EU-US security agreement allows cheaper and faster air cargo operations
The European Commission and the U.S. Transportation Security Administration (TSA) have agreed to recognise each other's air cargo security regimes from 1 June 2012 on. This recognition will eliminate duplication of security controls and the need to implement different regimes depending on the destination of air cargo. It will substantially cut cargo operators' costs and save time.
“We are getting rid of duplication of security controls, while preserving high levels of security. This is a big step forwards and it will have a major business impact. Air freight is by definition naturally urgent. Cutting out the duplication of security procedures will mean huge savings for cargo operators in terms of time and money." said Siim Kallas, Vice-President of the European Commission responsible for transport.
The EU-US air cargo market
Air cargo traffic between the EU and the U.S. amounts to over a million tonnes a year travelling each way across the Atlantic. The goods transported by air from the EU to the US alone are worth more than 107 billion euros, which is 27% of the value of all goods exported by air by the EU (2011 figures).
The EU and U.S. are each other’s single most important destination for air cargo.
Security costs are an important factor in terms of costs and time for cargo operators, and difficulties to comply with different security requirements have forced carriers to stop carrying certain types of cargo. Depending on the carrier's profile, security measures may account for up to 4% of turnover and the additional cost of duplicate transatlantic measures can account for one-fifth of the security costs. Mutual recognition, by a conservative estimate, saves several tens of millions of euros per year in the EU alone, without any negative impact on security.
The new agreement
Close cooperation between the European Commission and the TSA over the last few months permitted the air cargo security regimes in place in the EU and the U.S. to be compared in detail and to be confirmed as ensuring an equivalent, high level of security. Air carriers transporting cargo from EU airports to the U.S. therefore no longer need to apply different measures, but need to implement in full the EU legal requirements which lay down obligations on the screening of consignments and on a regulated secure supply chain. Both sides also agreed to exchange information on the evolution and the implementation of each other’s security regimes, including participation in inspections, in order to ensure continued and full compliance by air cargo operators.

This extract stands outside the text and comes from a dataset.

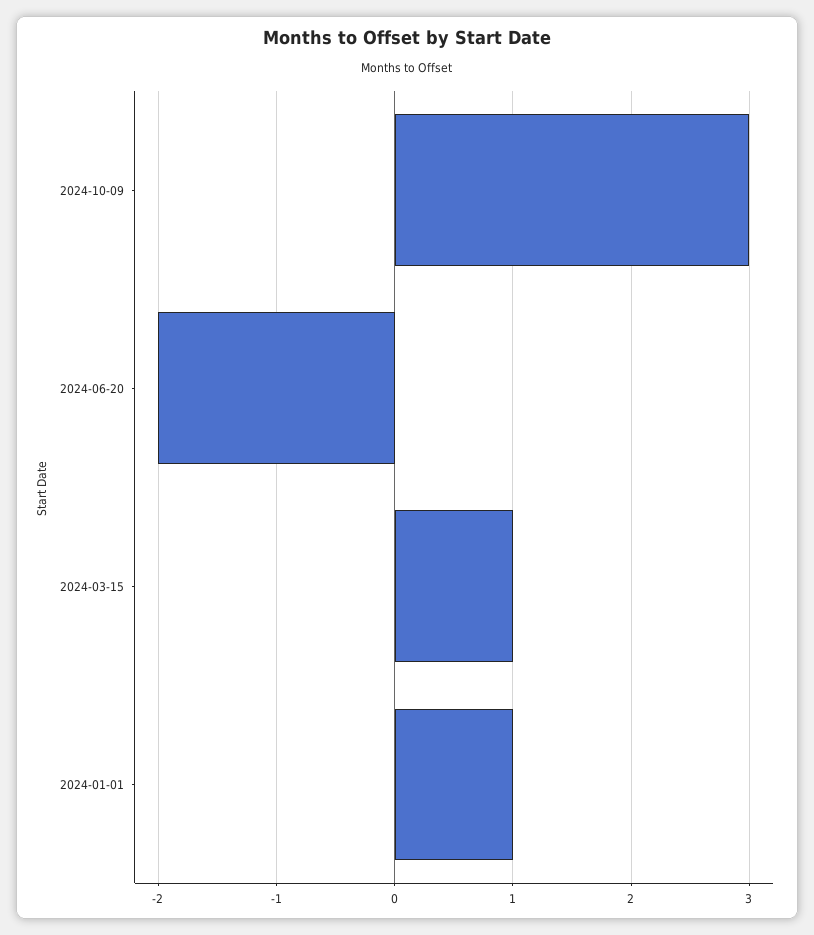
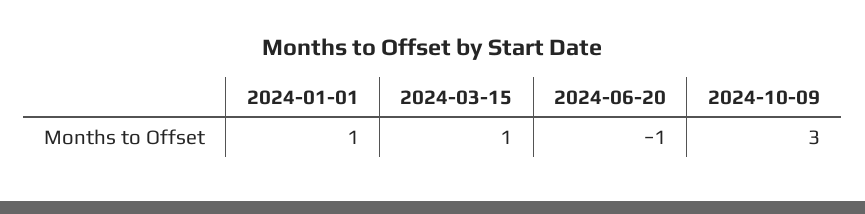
2024-06-20: -2 -> -1

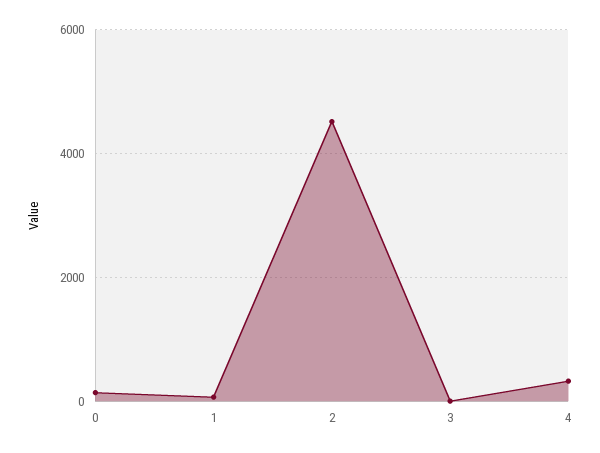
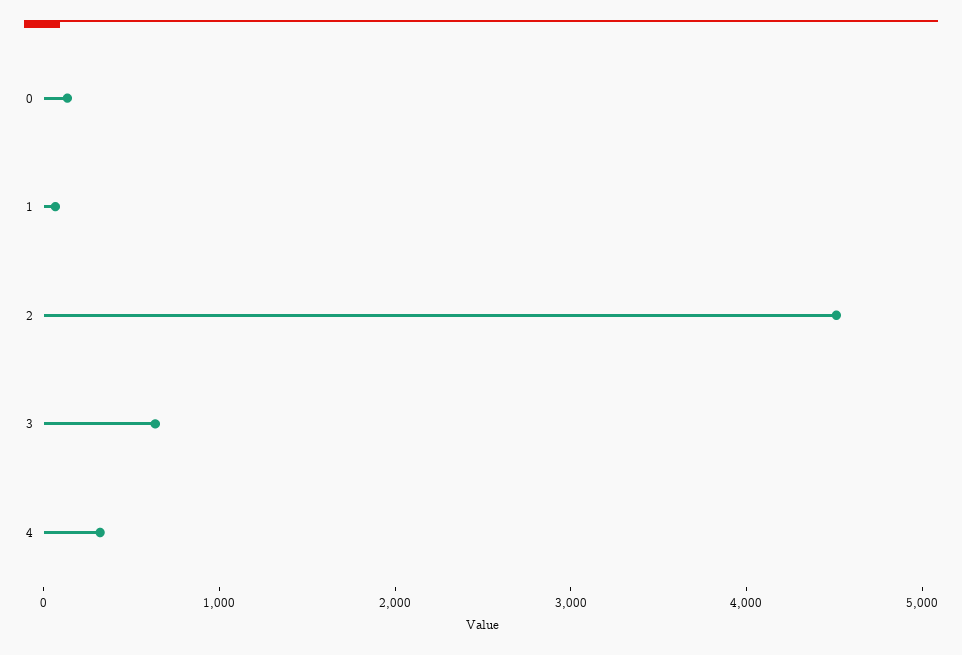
3: 0 -> 600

The EU also recognises the U.S. cargo security regime as meeting the recently adopted EU requirements for cargo being flown into the EU from third countries. Therefore, no additional measures are required from air carriers transporting cargo shipments from the U.S. to the EU.

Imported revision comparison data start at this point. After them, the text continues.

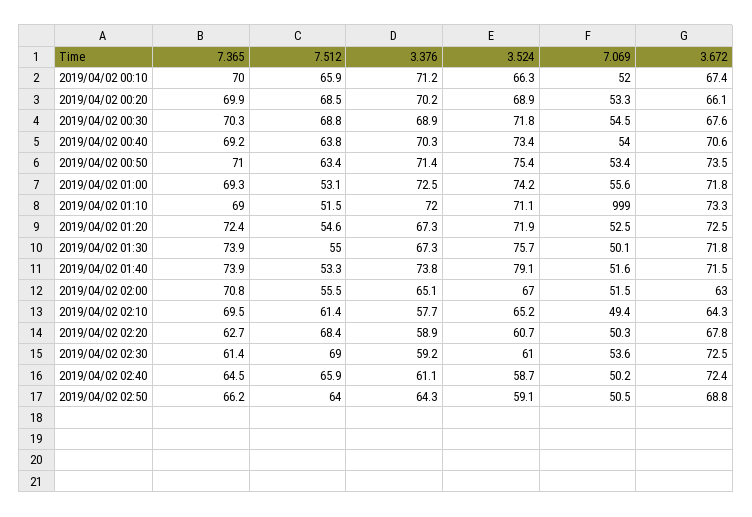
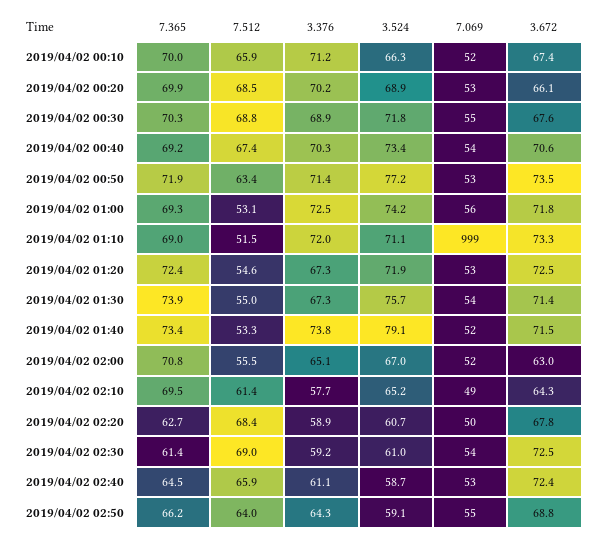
7.512, 2019/04/02 00:40: 63.8 -> 67.4
7.365, 2019/04/02 00:50: 71 -> 71.9
3.524, 2019/04/02 00:50: 75.4 -> 77.2
7.069, 2019/04/02 01:30: 50.1 -> 54
3.672, 2019/04/02 01:30: 71.8 -> 71.4
7.365, 2019/04/02 01:40: 73.9 -> 73.4
7.069, 2019/04/02 02:40: 50.2 -> 53
7.069, 2019/04/02 02:50: 50.5 -> 55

Before the full recognition of the respective air cargo security regimes, air cargo flown into the U.S. had to be submitted to controls defined in security programmes issued by the TSA. This did not take into consideration the extensive controls already applied at EU airports and often required duplication of certain controls or running separate security regimes for U.S. bound cargo in parallel to applying EU rules. The cost for implementing separate regimes could be very high and, in addition, significantly affected the speed and efficiency of operations for shippers transporting goods to their customers.